[Data extracted from a collection]

# # # # # # #

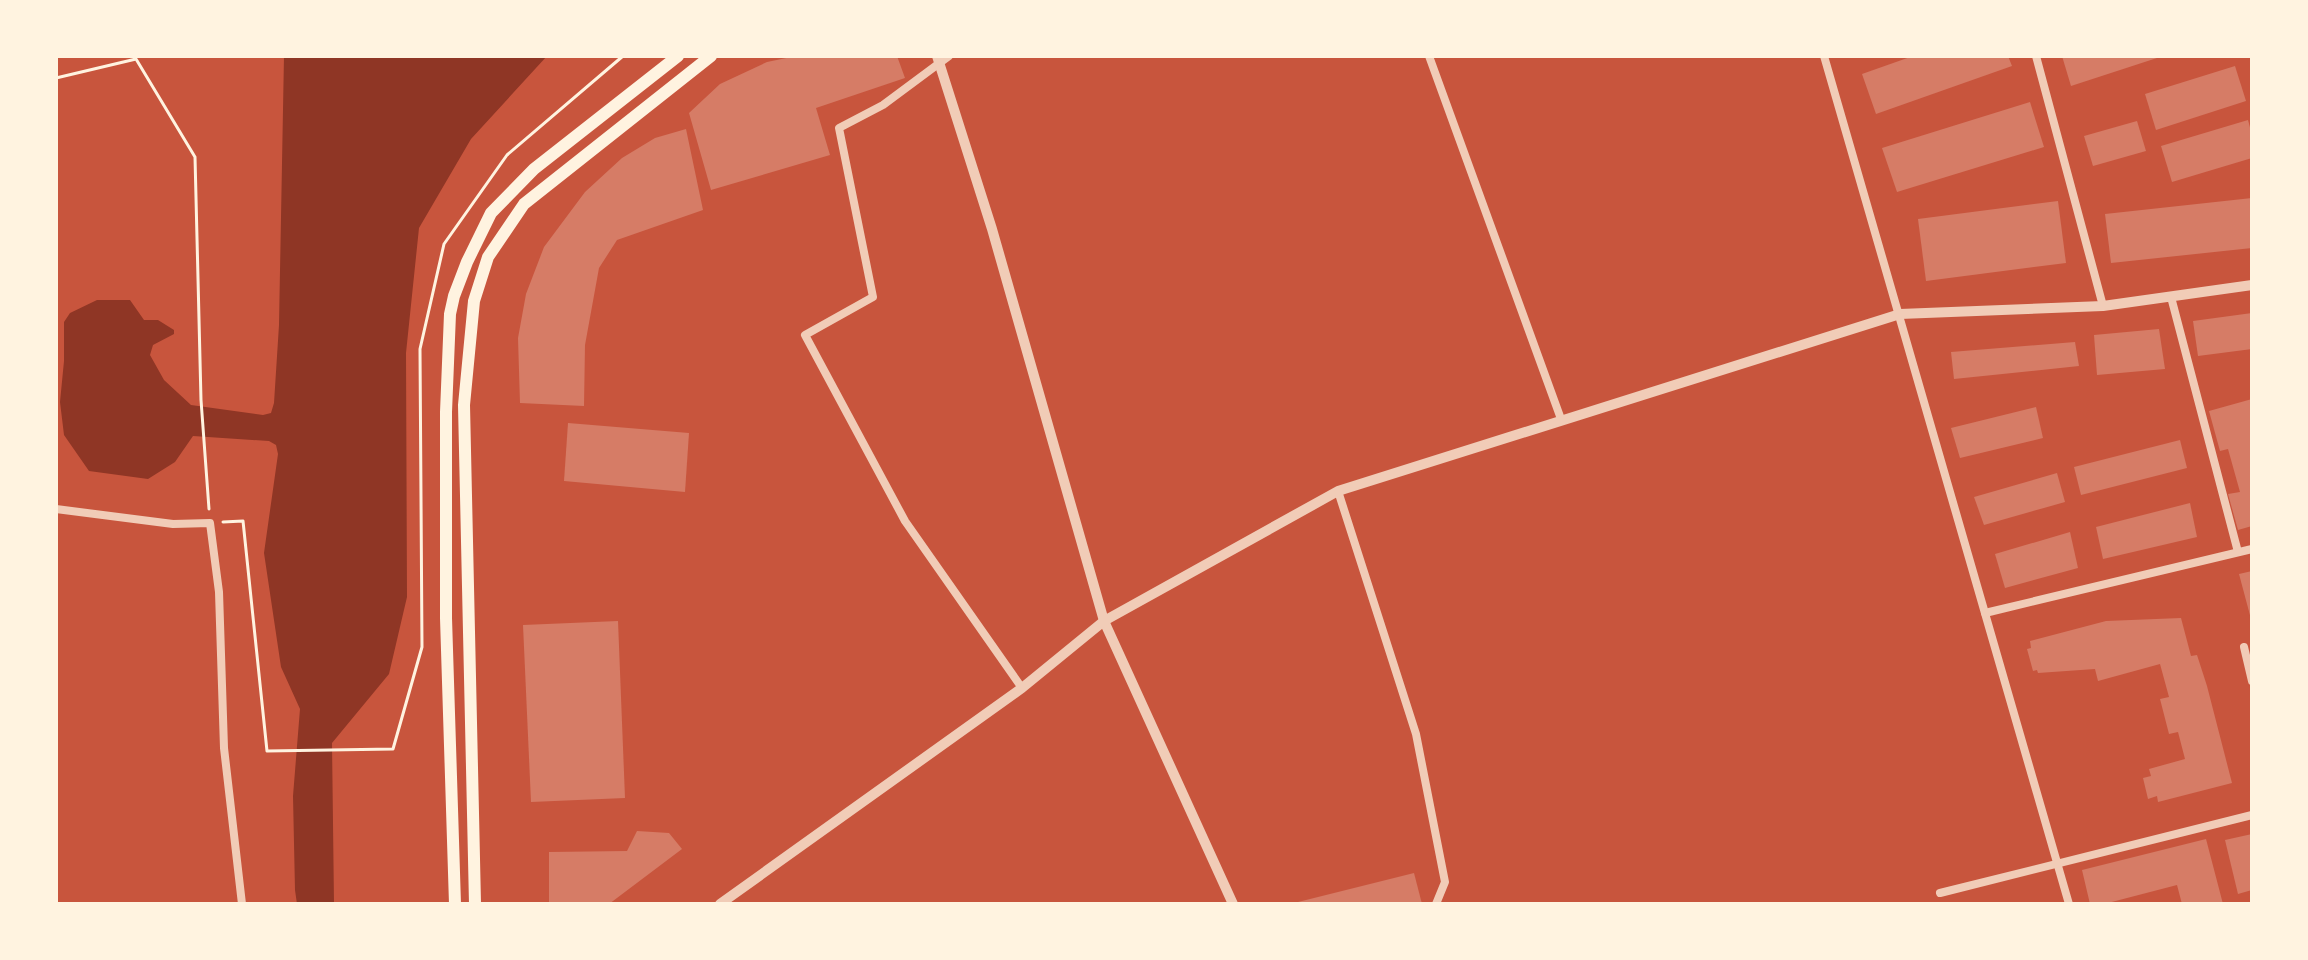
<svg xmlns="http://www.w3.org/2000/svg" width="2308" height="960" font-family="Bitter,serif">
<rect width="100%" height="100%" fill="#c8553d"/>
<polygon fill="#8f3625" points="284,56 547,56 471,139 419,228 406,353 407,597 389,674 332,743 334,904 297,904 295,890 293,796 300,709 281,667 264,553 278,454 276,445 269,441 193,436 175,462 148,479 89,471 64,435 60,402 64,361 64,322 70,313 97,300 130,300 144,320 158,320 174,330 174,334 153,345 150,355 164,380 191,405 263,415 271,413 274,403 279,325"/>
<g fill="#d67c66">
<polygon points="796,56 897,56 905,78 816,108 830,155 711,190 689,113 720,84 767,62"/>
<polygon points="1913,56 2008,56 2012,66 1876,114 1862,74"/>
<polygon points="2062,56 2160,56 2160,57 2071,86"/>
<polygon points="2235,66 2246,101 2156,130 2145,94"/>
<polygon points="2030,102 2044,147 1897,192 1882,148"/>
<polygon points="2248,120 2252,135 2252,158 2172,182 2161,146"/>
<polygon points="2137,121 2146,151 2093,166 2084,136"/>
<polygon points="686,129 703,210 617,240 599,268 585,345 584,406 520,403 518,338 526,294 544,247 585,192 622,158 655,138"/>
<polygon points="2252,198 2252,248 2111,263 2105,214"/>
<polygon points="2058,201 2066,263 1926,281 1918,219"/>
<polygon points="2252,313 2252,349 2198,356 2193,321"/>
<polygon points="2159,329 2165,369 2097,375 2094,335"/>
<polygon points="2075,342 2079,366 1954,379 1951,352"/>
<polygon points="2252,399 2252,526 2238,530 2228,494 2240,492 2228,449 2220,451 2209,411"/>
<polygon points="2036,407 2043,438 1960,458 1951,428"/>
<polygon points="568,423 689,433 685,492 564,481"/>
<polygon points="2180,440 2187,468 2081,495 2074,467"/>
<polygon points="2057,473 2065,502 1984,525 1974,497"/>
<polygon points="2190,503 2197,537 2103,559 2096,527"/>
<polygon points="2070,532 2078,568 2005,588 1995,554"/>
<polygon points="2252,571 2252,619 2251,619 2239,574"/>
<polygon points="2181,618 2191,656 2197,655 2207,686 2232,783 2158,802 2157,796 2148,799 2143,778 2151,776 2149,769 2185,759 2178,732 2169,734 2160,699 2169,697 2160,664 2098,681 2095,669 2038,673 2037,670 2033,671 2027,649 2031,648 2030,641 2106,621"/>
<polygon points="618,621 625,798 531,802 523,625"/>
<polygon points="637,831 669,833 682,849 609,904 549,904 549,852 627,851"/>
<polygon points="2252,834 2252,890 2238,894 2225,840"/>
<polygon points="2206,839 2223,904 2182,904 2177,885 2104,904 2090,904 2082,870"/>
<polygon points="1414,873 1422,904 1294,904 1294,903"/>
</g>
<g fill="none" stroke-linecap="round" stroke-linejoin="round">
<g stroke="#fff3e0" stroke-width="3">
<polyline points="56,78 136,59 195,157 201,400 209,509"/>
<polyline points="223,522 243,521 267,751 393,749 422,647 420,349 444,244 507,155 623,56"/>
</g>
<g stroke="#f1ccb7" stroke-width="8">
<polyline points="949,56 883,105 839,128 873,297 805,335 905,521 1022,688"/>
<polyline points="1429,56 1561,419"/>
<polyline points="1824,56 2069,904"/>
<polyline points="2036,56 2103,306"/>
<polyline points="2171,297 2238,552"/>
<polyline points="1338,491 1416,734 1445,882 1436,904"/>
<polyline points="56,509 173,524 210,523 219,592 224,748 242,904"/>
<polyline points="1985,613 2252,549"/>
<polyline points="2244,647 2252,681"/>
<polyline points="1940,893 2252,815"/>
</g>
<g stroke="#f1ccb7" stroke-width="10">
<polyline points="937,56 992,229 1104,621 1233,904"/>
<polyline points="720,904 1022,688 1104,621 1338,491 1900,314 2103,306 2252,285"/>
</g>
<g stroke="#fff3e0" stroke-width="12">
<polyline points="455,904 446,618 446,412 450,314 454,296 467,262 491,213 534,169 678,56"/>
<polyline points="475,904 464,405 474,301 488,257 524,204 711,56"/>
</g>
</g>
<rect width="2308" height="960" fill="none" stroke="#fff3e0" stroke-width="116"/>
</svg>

# # # # # # #

## INSTRUCTIONS TO FOLLOW
Set down the entries exactly as they appear, with every picture left out.

## SOLVED PROBLEM
<svg xmlns="http://www.w3.org/2000/svg" width="2308" height="960" font-family="Bitter,serif">
<rect width="100%" height="100%" fill="#c8553d"/>
<polygon fill="#8f3625" points="284,56 547,56 471,139 419,228 406,353 407,597 389,674 332,743 334,904 297,904 295,890 293,796 300,709 281,667 264,553 278,454 276,445 269,441 193,436 175,462 148,479 89,471 64,435 60,402 64,361 64,322 70,313 97,300 130,300 144,320 158,320 174,330 174,334 153,345 150,355 164,380 191,405 263,415 271,413 274,403 279,325"/>
<g fill="#d67c66">
<polygon points="796,56 897,56 905,78 816,108 830,155 711,190 689,113 720,84 767,62"/>
<polygon points="1913,56 2008,56 2012,66 1876,114 1862,74"/>
<polygon points="2062,56 2160,56 2160,57 2071,86"/>
<polygon points="2235,66 2246,101 2156,130 2145,94"/>
<polygon points="2030,102 2044,147 1897,192 1882,148"/>
<polygon points="2248,120 2252,135 2252,158 2172,182 2161,146"/>
<polygon points="2137,121 2146,151 2093,166 2084,136"/>
<polygon points="686,129 703,210 617,240 599,268 585,345 584,406 520,403 518,338 526,294 544,247 585,192 622,158 655,138"/>
<polygon points="2252,198 2252,248 2111,263 2105,214"/>
<polygon points="2058,201 2066,263 1926,281 1918,219"/>
<polygon points="2252,313 2252,349 2198,356 2193,321"/>
<polygon points="2159,329 2165,369 2097,375 2094,335"/>
<polygon points="2075,342 2079,366 1954,379 1951,352"/>
<polygon points="2252,399 2252,526 2238,530 2228,494 2240,492 2228,449 2220,451 2209,411"/>
<polygon points="2036,407 2043,438 1960,458 1951,428"/>
<polygon points="568,423 689,433 685,492 564,481"/>
<polygon points="2180,440 2187,468 2081,495 2074,467"/>
<polygon points="2057,473 2065,502 1984,525 1974,497"/>
<polygon points="2190,503 2197,537 2103,559 2096,527"/>
<polygon points="2070,532 2078,568 2005,588 1995,554"/>
<polygon points="2252,571 2252,619 2251,619 2239,574"/>
<polygon points="2181,618 2191,656 2197,655 2207,686 2232,783 2158,802 2157,796 2148,799 2143,778 2151,776 2149,769 2185,759 2178,732 2169,734 2160,699 2169,697 2160,664 2098,681 2095,669 2038,673 2037,670 2033,671 2027,649 2031,648 2030,641 2106,621"/>
<polygon points="618,621 625,798 531,802 523,625"/>
<polygon points="637,831 669,833 682,849 609,904 549,904 549,852 627,851"/>
<polygon points="2252,834 2252,890 2238,894 2225,840"/>
<polygon points="2206,839 2223,904 2182,904 2177,885 2104,904 2090,904 2082,870"/>
<polygon points="1414,873 1422,904 1294,904 1294,903"/>
</g>
<g fill="none" stroke-linecap="round" stroke-linejoin="round">
<g stroke="#fff3e0" stroke-width="3">
<polyline points="56,78 136,59 195,157 201,400 209,509"/>
<polyline points="223,522 243,521 267,751 393,749 422,647 420,349 444,244 507,155 623,56"/>
</g>
<g stroke="#f1ccb7" stroke-width="8">
<polyline points="949,56 883,105 839,128 873,297 805,335 905,521 1022,688"/>
<polyline points="1429,56 1561,419"/>
<polyline points="1824,56 2069,904"/>
<polyline points="2036,56 2103,306"/>
<polyline points="2171,297 2238,552"/>
<polyline points="1338,491 1416,734 1445,882 1436,904"/>
<polyline points="56,509 173,524 210,523 219,592 224,748 242,904"/>
<polyline points="1985,613 2252,549"/>
<polyline points="2244,647 2252,681"/>
<polyline points="1940,893 2252,815"/>
</g>
<g stroke="#f1ccb7" stroke-width="10">
<polyline points="937,56 992,229 1104,621 1233,904"/>
<polyline points="720,904 1022,688 1104,621 1338,491 1900,314 2103,306 2252,285"/>
</g>
<g stroke="#fff3e0" stroke-width="12">
<polyline points="455,904 446,618 446,412 450,314 454,296 467,262 491,213 534,169 678,56"/>
<polyline points="475,904 464,405 474,301 488,257 524,204 711,56"/>
</g>
</g>
<rect width="2308" height="960" fill="none" stroke="#fff3e0" stroke-width="116"/>
</svg>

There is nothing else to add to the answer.